*** Opening of Excerpted data ***
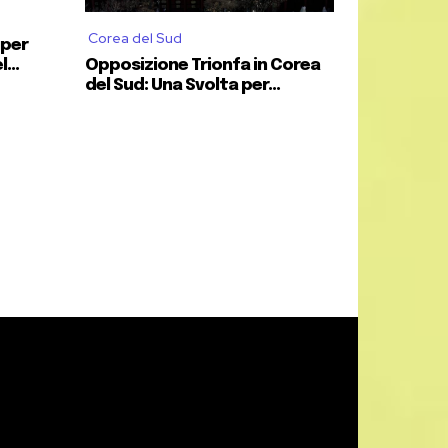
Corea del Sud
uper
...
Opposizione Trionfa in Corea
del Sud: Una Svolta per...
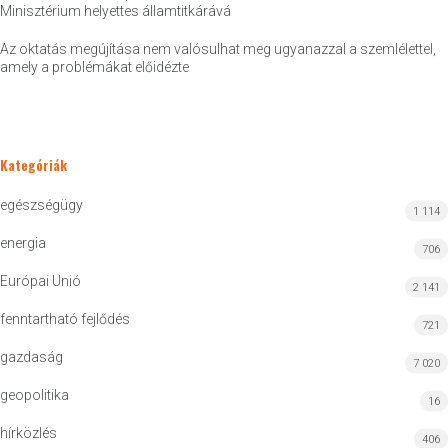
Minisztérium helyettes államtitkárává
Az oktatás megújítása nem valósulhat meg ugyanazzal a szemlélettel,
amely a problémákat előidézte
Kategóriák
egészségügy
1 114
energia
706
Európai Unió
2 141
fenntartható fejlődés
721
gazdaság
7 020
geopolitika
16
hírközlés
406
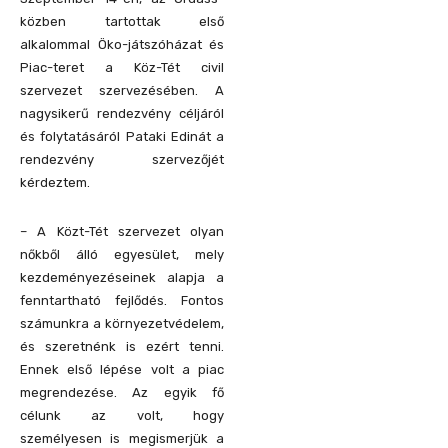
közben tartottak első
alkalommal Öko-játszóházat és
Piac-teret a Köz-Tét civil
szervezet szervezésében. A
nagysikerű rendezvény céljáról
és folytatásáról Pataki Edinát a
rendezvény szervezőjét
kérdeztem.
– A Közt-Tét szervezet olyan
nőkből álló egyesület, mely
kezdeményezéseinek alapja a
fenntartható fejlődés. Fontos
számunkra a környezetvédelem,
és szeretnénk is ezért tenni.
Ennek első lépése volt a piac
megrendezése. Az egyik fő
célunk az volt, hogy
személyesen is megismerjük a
*** Close of Excerpted data ***
*** Opening of Excerpted data ***
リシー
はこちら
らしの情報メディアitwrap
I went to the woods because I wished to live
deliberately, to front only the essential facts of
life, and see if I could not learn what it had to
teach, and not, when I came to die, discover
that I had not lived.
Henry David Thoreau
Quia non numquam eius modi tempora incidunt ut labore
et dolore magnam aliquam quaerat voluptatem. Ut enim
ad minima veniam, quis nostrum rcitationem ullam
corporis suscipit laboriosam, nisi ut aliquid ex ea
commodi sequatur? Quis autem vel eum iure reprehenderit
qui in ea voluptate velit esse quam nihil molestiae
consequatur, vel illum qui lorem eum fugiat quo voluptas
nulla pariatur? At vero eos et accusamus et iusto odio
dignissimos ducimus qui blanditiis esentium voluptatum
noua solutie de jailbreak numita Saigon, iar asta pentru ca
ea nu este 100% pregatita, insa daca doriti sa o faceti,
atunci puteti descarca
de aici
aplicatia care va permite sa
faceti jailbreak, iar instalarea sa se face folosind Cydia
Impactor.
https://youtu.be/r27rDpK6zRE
*** Close of Excerpted data ***
_Required work_:
For this exercise, please output exactly the lines above starting at the line with "közben tartottak első" and ending at the line with "személyesen is megismerjük a", ends included.

_Answer box_:
közben tartottak első
alkalommal Öko-játszóházat és
Piac-teret a Köz-Tét civil
szervezet szervezésében. A
nagysikerű rendezvény céljáról
és folytatásáról Pataki Edinát a
rendezvény szervezőjét
kérdeztem.
– A Közt-Tét szervezet olyan
nőkből álló egyesület, mely
kezdeményezéseinek alapja a
fenntartható fejlődés. Fontos
számunkra a környezetvédelem,
és szeretnénk is ezért tenni.
Ennek első lépése volt a piac
megrendezése. Az egyik fő
célunk az volt, hogy
személyesen is megismerjük a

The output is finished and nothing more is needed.